Oblivion is Tom Cruise’s latest sci-fi film which seems him as Jack, a man left behind on a scorched earth to mine for resources for the new home of the humans on Titan. He is stationed with Victoria who are the last humans left on Earth protecting their machines from what is left over from the invading alien forces.
First I have to say that this movie is a technical marvel. It looks and sounds fantastic. The sound design is flawless with some unique noises coming from the ships and drones, and even just the sound mixing in general, whether its wind or rocket blasts, is great.
The visuals are awesome. Seeing the ruins of earth after 60 years looks different than how we are used to seeing it, providing us with some wonderful images, like the top of the Empire State building peaking out f a sand dune and even the moon being destroyed but with its debris still held in orbit. There are some great flares of cinematography as well, making this a treat to watch for both sight and sound.
Oblivion, while being unique in its own right in some ways, also borrows from a lot of other science fiction classics. There are elements and imagery taken from WallE, Moon, 2001, and even the ending is reminiscent of Independence Day. Heck, I even got a sense of Planet of the Apes when Jack was told to explore the radiation zone. I half expected the one guy to ask Morgan Freeman “What will he find out there Doctor?”
Now, all of these references could be okay if they are meant more as homages, but in order for that to work the movie has to have its own modicum of originality. Luckily this story has its own twisty, turny plot that is enough to keep you interested, but I do question how original it is.

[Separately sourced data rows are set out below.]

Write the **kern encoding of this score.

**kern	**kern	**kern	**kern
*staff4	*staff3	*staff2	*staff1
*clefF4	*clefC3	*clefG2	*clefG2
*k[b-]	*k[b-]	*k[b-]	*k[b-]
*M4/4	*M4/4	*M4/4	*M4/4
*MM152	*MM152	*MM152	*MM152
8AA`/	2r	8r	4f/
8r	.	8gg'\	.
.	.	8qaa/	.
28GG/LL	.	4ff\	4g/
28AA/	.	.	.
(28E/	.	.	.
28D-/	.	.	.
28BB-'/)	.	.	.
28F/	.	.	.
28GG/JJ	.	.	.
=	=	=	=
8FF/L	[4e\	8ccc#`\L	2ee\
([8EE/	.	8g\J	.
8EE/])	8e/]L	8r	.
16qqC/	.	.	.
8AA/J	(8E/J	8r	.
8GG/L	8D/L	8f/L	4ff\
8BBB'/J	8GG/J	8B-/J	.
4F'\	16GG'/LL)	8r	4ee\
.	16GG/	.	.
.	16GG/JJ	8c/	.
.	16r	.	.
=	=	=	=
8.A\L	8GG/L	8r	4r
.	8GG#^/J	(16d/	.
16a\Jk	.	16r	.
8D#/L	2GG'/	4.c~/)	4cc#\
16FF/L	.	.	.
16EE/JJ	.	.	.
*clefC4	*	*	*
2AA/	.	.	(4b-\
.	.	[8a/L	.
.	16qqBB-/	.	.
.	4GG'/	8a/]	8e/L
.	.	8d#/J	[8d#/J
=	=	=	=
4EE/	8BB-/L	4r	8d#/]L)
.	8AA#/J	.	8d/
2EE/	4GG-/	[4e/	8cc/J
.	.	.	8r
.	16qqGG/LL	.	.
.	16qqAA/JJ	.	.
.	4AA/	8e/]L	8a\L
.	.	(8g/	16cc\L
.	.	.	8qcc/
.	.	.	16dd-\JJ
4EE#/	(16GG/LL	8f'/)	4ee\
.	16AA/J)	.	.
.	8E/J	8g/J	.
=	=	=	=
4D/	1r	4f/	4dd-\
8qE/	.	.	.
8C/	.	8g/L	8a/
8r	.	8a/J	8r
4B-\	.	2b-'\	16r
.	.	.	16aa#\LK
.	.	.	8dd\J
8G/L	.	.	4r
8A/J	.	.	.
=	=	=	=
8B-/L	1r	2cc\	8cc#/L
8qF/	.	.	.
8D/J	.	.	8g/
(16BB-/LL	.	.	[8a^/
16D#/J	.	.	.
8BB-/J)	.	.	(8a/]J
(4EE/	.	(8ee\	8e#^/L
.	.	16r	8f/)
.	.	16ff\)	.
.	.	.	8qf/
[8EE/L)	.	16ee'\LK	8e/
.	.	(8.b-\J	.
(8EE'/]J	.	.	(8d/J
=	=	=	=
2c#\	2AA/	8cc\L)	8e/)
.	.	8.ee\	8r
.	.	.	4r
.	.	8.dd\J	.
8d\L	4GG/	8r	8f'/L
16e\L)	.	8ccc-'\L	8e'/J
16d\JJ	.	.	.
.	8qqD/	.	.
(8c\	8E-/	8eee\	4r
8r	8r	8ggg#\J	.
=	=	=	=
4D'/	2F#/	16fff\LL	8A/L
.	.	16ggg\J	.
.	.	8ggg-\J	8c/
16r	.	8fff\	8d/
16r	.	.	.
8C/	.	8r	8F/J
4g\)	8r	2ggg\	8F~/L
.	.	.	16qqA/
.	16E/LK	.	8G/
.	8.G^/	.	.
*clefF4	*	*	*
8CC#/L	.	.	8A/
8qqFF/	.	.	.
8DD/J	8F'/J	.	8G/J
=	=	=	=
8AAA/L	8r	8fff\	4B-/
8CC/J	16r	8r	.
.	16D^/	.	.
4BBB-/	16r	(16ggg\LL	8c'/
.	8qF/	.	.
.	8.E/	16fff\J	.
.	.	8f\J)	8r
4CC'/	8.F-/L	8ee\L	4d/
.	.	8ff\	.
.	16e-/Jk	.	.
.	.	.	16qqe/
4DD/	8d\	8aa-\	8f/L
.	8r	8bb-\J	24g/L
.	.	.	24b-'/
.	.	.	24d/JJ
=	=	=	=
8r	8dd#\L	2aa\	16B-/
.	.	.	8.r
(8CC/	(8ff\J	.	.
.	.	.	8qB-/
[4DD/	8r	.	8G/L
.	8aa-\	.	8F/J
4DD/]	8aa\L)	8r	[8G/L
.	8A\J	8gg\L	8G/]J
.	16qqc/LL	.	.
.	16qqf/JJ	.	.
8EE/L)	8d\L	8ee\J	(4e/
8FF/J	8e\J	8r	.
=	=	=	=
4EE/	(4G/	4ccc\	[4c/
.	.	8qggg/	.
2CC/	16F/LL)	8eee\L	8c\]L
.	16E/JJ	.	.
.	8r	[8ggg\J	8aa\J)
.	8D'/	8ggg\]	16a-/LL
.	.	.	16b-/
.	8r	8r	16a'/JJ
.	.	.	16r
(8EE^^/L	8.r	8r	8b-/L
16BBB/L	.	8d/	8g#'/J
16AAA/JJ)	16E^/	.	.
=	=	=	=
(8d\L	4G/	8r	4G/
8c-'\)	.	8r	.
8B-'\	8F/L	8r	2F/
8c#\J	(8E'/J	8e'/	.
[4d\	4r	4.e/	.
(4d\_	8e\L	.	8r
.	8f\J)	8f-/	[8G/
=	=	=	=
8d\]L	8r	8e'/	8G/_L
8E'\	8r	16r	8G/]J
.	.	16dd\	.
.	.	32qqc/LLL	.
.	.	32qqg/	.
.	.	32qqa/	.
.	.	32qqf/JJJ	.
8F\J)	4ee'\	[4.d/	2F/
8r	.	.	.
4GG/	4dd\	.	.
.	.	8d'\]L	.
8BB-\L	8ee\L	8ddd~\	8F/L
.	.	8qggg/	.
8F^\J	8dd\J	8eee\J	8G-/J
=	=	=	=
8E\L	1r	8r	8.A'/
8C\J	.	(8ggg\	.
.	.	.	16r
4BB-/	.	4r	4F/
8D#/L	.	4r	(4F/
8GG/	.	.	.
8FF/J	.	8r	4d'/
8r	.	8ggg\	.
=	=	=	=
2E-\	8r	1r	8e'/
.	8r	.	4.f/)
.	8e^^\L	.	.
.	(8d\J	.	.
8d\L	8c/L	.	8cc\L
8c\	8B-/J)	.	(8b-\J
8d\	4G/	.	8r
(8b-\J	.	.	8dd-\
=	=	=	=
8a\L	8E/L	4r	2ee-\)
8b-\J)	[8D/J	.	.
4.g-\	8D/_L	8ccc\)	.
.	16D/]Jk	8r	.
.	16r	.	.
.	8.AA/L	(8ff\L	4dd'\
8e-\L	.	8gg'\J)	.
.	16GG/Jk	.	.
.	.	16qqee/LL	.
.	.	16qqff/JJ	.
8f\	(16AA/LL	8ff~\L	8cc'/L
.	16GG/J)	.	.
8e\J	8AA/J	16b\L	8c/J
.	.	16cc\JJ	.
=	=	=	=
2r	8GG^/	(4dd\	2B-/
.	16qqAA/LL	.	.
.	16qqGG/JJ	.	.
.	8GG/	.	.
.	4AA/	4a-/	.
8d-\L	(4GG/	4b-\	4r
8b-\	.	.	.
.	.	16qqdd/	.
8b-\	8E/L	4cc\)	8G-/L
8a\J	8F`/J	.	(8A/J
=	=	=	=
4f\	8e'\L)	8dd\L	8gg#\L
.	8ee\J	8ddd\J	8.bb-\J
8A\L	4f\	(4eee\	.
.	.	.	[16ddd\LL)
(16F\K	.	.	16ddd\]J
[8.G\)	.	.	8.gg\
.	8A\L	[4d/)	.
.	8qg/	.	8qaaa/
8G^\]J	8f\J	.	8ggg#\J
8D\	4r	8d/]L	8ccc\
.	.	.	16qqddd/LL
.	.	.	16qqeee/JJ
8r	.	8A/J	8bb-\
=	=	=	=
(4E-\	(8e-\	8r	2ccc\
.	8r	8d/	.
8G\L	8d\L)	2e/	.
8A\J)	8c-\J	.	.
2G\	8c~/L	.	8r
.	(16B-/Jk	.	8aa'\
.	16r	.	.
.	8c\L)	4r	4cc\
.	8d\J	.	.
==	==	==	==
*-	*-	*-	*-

To be honest, I wish that this movie would have been a little more ambitious with its goal or message. I felt that although the plot was interesting and the mystery of it all did have me wondering the whole time through, the film could have reached for a little more thematically. There was a sense of a theme of saving the best of humanity with the cabin and the idea of the books, but the movie never actually explored that concept much beyond surface level. I wonder if focusing on something like that would have made this a richer, better film.
Now, perhaps that is based more on my expectations, or perhaps on my desire to have another truly great science fiction film on our hands again. Nonetheless, despite being pieced together from other sci-fi concepts, the story still flows well as a whole and is certainly interesting. The visual look great and feel authentic, and the sound mixing is great, making this a worthwhile summer watch, though probably wont make any sci-fi pantheons.